**DIRECTIVE 1:**
In the records, copy out every line between the one holding "line at (368, 60): solid -> dashed" and the one holding "line at (330, 875): present -> none", including both of those lines.
Start of EXTRACT
There was a point immediately following the November 2016 election where some naively optimistic folks tried to put a positive spin on things: At least the music will be good. Now more than a year later, we can definitely say that the presidency of Donald Trump has inspired as much drivel as it has legitimately great political music. But the best music is often a reflection of the times we live in. Looking at the following 50 songs which make up a wide-ranging snapshot of contemporary life, artists like Kesha, Kendrick Lamar, and Father John Misty thrived when facing adversity or absurdity, putting forward work that feels specifically vital in 2017.
But, of course, there is plenty of great music from 2017 that stands apart from time. Selena Gomez deftly wove one of the most famous decades-old bass lines into one of the best pop songs of the year, while Ryan Adams’ heartbroken anthems feel like they could fit comfortably in most timelines of rock and roll. Regardless of where the songwriting was coming from specifically, maybe the best throughline we can find is that music is often telling the story of endurance and survival. We made it through another year, one that felt tougher than most, and despite all the hate the world was throwing our way, we were still able to find joy in music. The miracle isn’t in the quality of the music, it’s in our ability to still enjoy it.
50. The Chainsmokers Feat. Coldplay”, “Something Just Like This”
While all the critical world shook their fist at the perma-bro DJ duo The Chainsmokers and their joint song with fellow fallen-from-grace pop fellows, Coldplay, people all over the world were blissfully rocking out to “Something Just Like This.” Because, whatever gossipy narrative emerges around Andrew Taggart and Alex Pall — who truly seem clueless, if not malicious — the two can pinpoint a synth melody that hits like a butterfly wing against your skin, then tear the gentleness down in a massive, glittering drop that mimics every goddamn high I’ve ever felt. Pair that with Chris Martin’s buttery tenor, and a radio dream was born. Almost 700 million streams on Spotify later, critics be damned, the people have spoken, and in the hellscape of 2017, they want something soft, sparkling, and vapid to tune out the noise — something just like this.–Caitlin White
49. Julie Byrne, “Natural Blue”
Released in January, Julie Byrne’s sophomore record Not Even Happiness was an early contender for one of the best records of the year, a soft folk effort that received much of the acclaim that her DIY debut Rooms With Walls And Windows began to accrue in 2014. Its lead single, “Natural Blue,” finds Byrne reminiscing upon a particularly fun evening as she heads back out on the road for several weeks of shows. It’s a quiet affair, showcasing Byrne’s powerful vocal talents as she sings of a fleeting moment over lightly strummed guitars and string accents. Byrne is able to tell the story of a full evening and its aftermath in the span of only a few minutes, making “Natural Blue” a captivating and fascinating listen.–Zac Gelfand
48. Lana Del Rey, “Love”
End of EXTRACT
Start of INFORMATION SUPPLIED
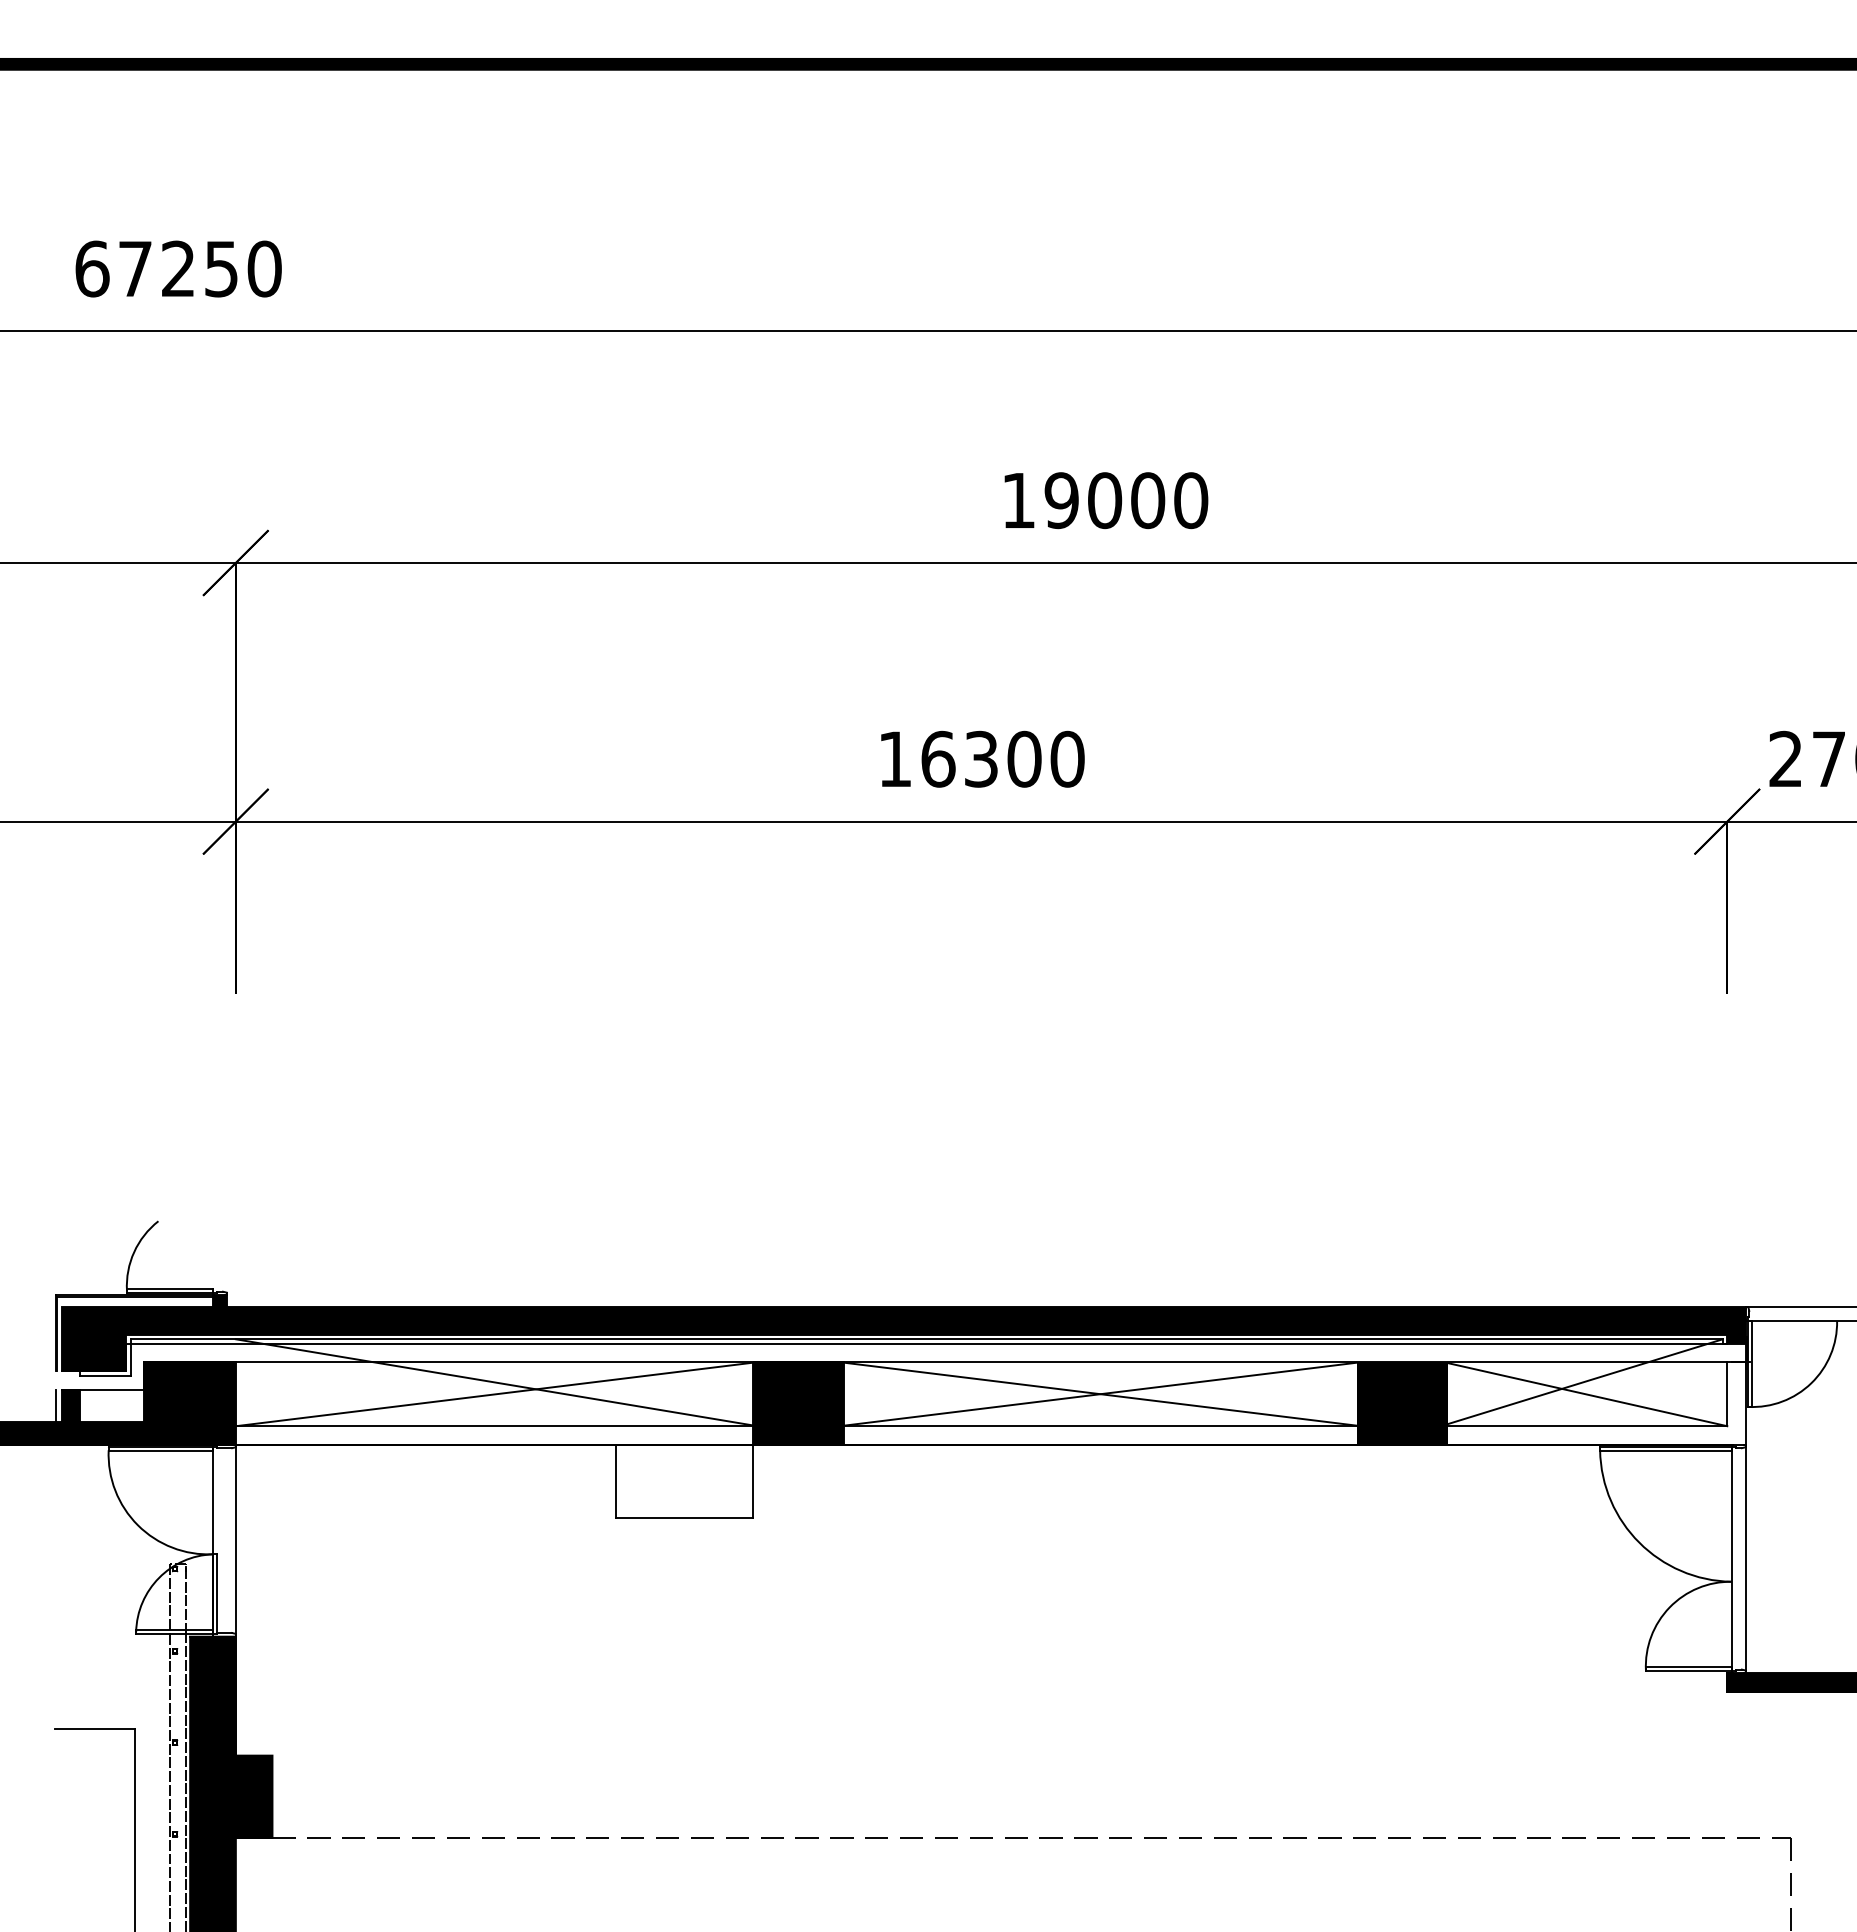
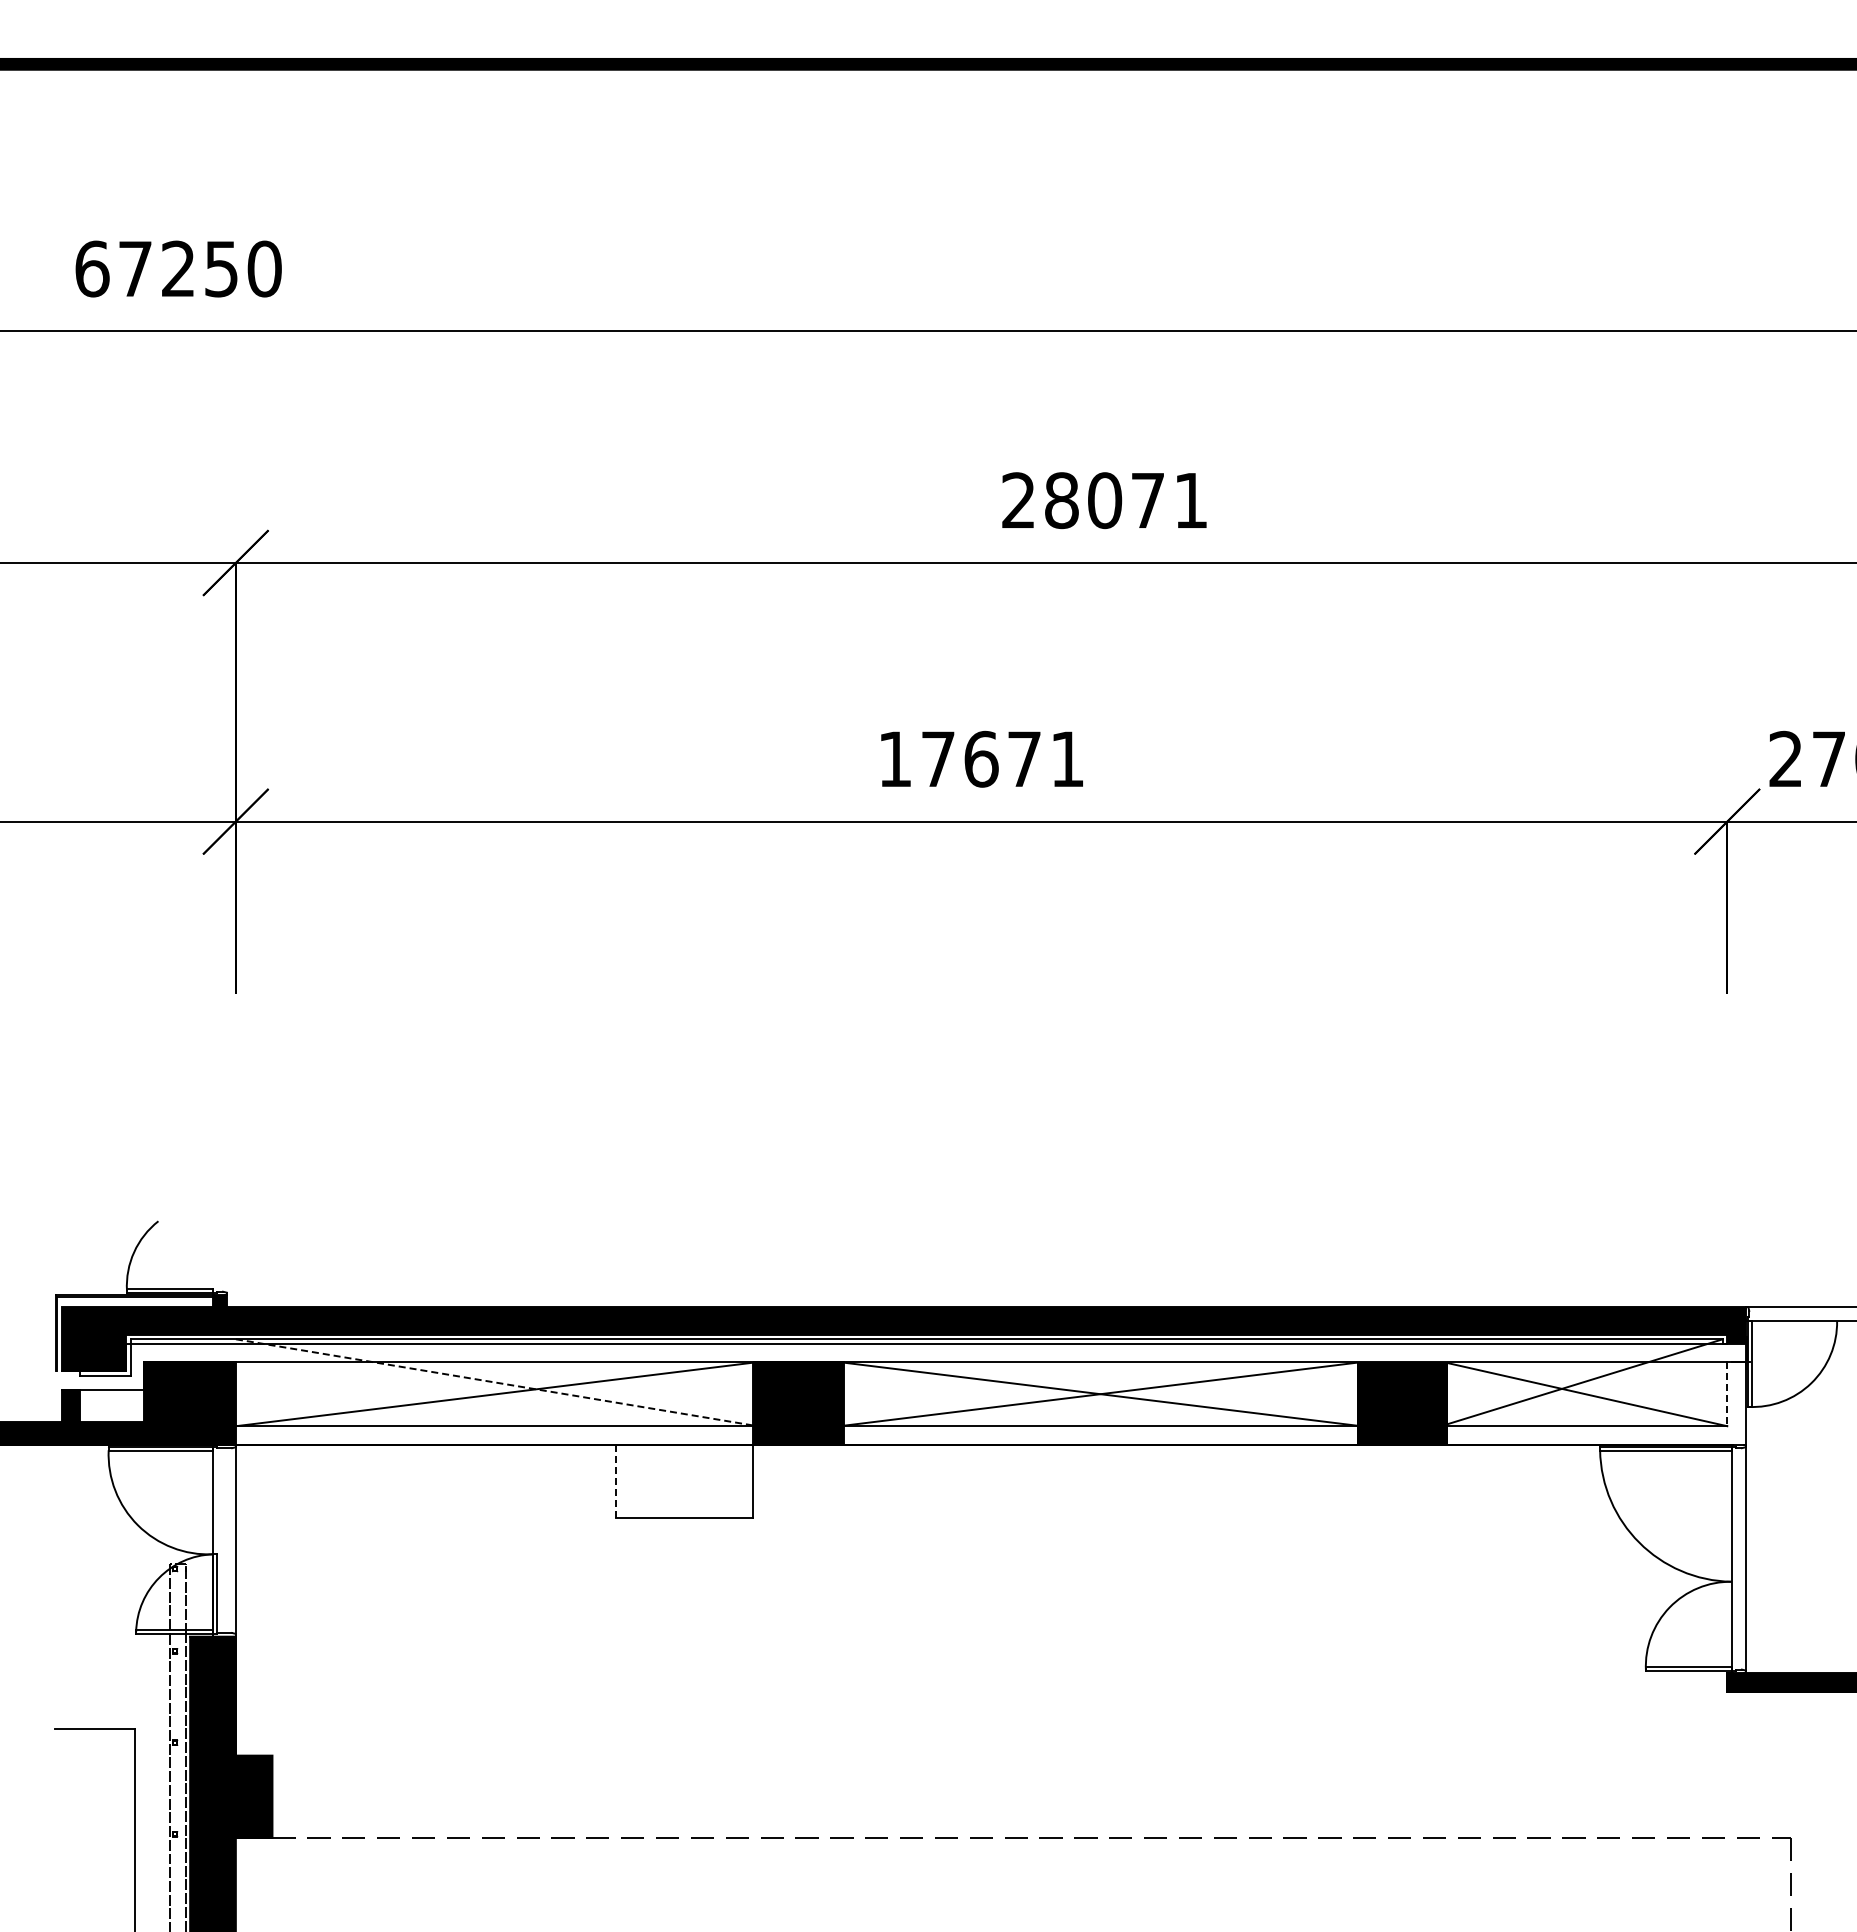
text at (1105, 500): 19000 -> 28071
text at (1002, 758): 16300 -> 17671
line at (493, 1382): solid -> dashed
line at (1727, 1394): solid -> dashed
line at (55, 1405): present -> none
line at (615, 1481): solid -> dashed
End of INFORMATION SUPPLIED
Start of INFORMATION SUPPLIED
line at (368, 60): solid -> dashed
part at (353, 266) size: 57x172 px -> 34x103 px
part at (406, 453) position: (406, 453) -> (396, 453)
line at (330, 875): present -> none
End of INFORMATION SUPPLIED
Start of INFORMATION SUPPLIED
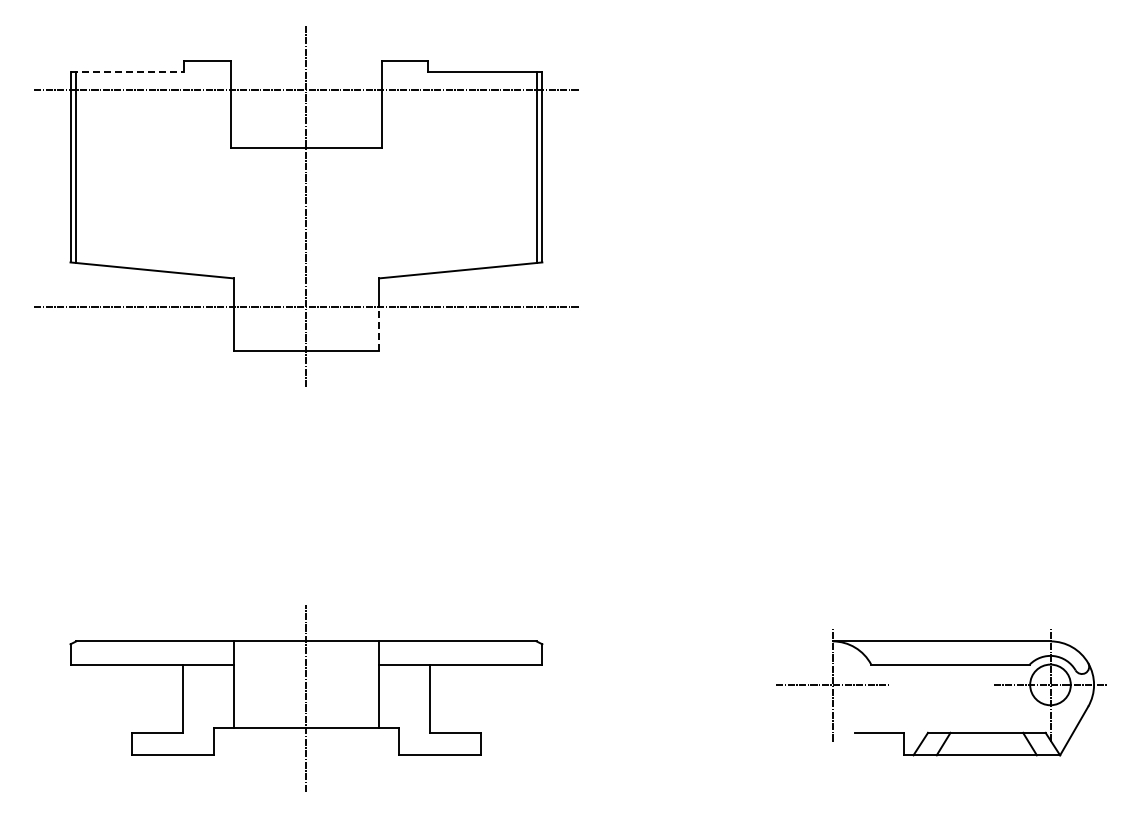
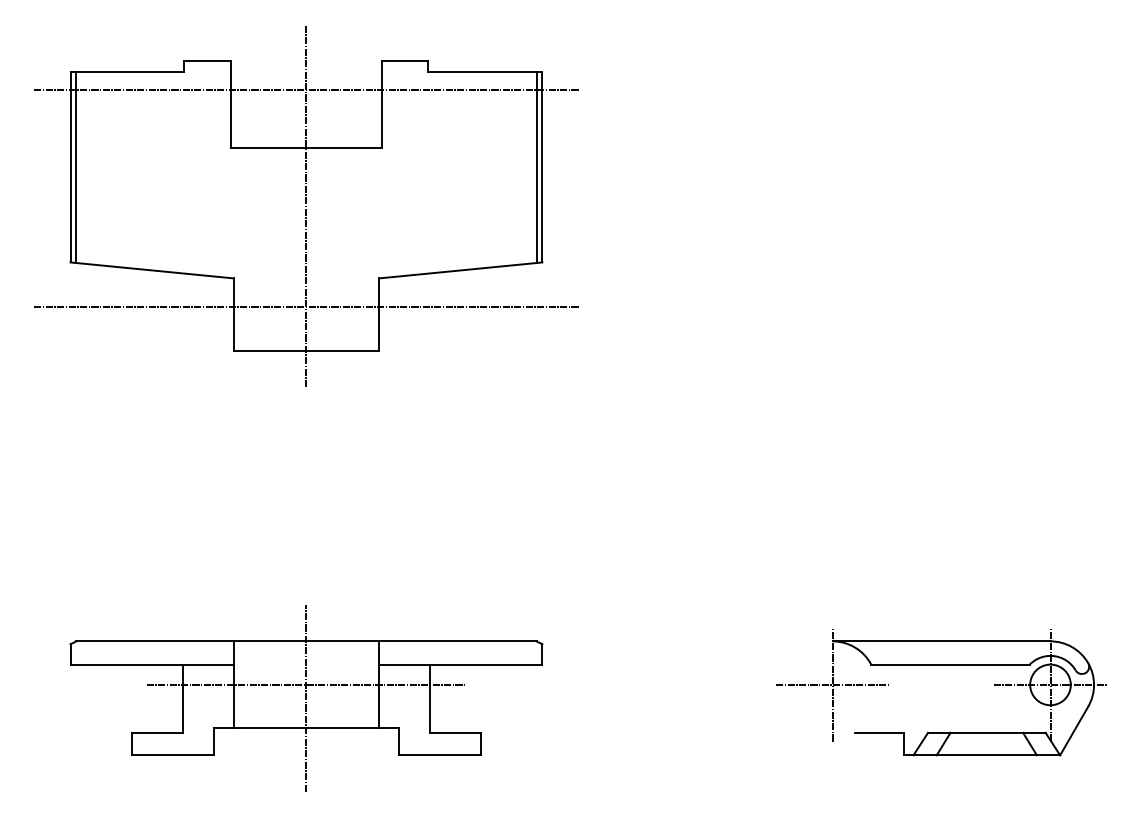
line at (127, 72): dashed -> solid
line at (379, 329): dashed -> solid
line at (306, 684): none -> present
End of INFORMATION SUPPLIED
**DIRECTIVE 2:**
According to the song list, what was the title of Julie Byrne's debut?

**EXERCISE ANSWER 1:**
line at (368, 60): solid -> dashed
part at (353, 266) size: 57x172 px -> 34x103 px
part at (406, 453) position: (406, 453) -> (396, 453)
line at (330, 875): present -> none

**EXERCISE ANSWER 2:**
Rooms With Walls And Windows